In past centuries and during British Raj, the village of Gogunda was the seat of a feudal estate administered by a family belonging to the Jhala clan of Rajputs. The estate was part of the princely state of Mewar, and the family was among the major landed barons of that principality. It comprised 75 villages, encompassing a population, in 1901, of 7,708 and revenue of Rs.24,000/-.

Rajtilak of Maharana Pratap was completed by Masaliya Rawal - Rajpurohit of Jhala Rajput.

Gogunda, which was formerly classified as a village based on population, was reclassified as a Census Town in the 2011 Census of India.

Demographics 
Gogunda is a Census Town as per the 2011 census with a population of 8,751, of which 4,483 are male (51%) and 4,268 are female (49%). Gogunda has the highest percentage of scheduled castes population (19.53%) to the total population among all towns/cities of Udaipur district.

The literacy rate in the town of Gogunda is 42.52%. Its male literacy rate of 56.07% is the lowest among towns in the Udaipur district. Most people of Gogunda are Hindus. There is a significant population of Jains. Muslims are also living in Gogunda. Many Jain families are migrated to Surat, Mumbai and Udaipur for business.

Temples
Gogunda abounds with Hindu and Jain temples.
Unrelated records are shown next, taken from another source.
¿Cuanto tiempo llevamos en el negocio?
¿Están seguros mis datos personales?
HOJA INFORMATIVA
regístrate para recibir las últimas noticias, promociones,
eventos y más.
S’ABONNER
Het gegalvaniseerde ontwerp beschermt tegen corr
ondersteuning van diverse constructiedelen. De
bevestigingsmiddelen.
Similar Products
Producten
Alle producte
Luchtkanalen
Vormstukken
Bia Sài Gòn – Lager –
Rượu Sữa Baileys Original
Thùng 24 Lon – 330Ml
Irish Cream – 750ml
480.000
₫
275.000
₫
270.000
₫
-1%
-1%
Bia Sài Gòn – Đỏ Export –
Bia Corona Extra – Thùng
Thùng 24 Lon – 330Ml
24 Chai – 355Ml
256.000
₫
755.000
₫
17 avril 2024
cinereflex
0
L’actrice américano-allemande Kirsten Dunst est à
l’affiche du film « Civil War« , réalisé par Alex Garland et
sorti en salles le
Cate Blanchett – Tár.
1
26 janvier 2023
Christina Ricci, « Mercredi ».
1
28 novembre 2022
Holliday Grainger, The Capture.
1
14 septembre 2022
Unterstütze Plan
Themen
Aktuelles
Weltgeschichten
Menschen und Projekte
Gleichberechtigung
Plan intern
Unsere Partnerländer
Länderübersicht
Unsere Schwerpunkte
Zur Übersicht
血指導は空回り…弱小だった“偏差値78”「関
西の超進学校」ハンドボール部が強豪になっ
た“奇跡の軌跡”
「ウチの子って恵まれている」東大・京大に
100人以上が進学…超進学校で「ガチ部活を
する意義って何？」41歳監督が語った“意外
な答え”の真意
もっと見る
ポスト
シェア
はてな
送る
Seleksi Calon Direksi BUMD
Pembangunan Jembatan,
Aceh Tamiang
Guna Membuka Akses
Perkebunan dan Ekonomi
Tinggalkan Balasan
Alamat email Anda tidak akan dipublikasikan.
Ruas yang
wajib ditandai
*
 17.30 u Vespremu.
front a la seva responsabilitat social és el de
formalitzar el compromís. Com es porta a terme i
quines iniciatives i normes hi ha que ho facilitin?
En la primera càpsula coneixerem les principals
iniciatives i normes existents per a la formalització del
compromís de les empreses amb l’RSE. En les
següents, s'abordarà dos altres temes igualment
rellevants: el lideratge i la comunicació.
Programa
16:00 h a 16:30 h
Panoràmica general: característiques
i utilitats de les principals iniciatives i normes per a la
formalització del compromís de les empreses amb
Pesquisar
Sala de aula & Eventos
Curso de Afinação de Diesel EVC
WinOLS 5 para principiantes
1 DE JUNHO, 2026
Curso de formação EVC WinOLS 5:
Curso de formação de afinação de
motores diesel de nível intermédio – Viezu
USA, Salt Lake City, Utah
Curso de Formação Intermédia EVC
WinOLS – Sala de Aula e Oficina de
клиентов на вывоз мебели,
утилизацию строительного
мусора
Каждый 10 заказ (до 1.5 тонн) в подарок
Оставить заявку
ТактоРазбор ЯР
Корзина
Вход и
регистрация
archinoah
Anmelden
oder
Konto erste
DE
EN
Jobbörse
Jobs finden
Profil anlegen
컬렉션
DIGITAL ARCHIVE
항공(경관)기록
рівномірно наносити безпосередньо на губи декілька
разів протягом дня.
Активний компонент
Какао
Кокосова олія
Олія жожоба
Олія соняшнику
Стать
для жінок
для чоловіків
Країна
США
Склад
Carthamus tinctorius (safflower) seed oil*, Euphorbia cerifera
Gogunda is a tehsil headquarter. It has 3 Jain temples. There is also a Shiva temple, a Charbhuja temple and a Hanuman temple. The Jain temples of Gogunda are nearly 600 years old. There is a 1000 years old Jain temple in nearby village Majawri. In 2018 a massive Pratistha mahotsav of Parshwanath temple was organised. There is also a mosque. Gogunda has many historical monuments like Rajtilak sthal of Maharana pratap, canopy of  Maharana Udai Singh and a massive palace of former jagirdar, which is now converted into a luxury hotel. There is a famous temple of Lord Ganesha. Gogunda is famous for its cultural heritage. Gangaur festival of Gogunda is very famous in tribals. Garasiya and Bhil tribal people came across the district for Gangaur fair. Famous Jain saint Pushkar muni ji maharaj born in a nearby village Semtal. There is a college and a dharmshala in the memory of Pushkar muni ji. He was a Paliwal Brahmin.

Tourist attraction 
Gogunda Palace (Rawla) was built in 1567 during Mewar rules experienced many historical fights. In the year 2017 this property is developed as a heritage hotel with rooms, suites, dining hall. The entire ambience of the palace is royal in nature. The highlights of the property are the rooftop seating arrangements and the lush gardens within the palace. This property is now open for domestic as well as international visitors.  One visiting Udaipur should really experience this serene property, which is approximately 36 km drive from the city.

Connectivity
Gogunda is located on NH 27  four-lane highway which connects Kandla port in Gujarat to Shivpuri, MP. It is well connected with Jodhpur, Udaipur and Jaipur. Nearest airport is Maharana Pratap international airport, Udaipur, which is also located on NH 27. The nearest railway station is Udaipur city railway station. Falna and Sirohi road railway stations are also nearby. Tourist places such as Ranakpur, Mt. Abu, Haldighati and Kumbhalgarh are nearby. Gogunda has rich natural scenery.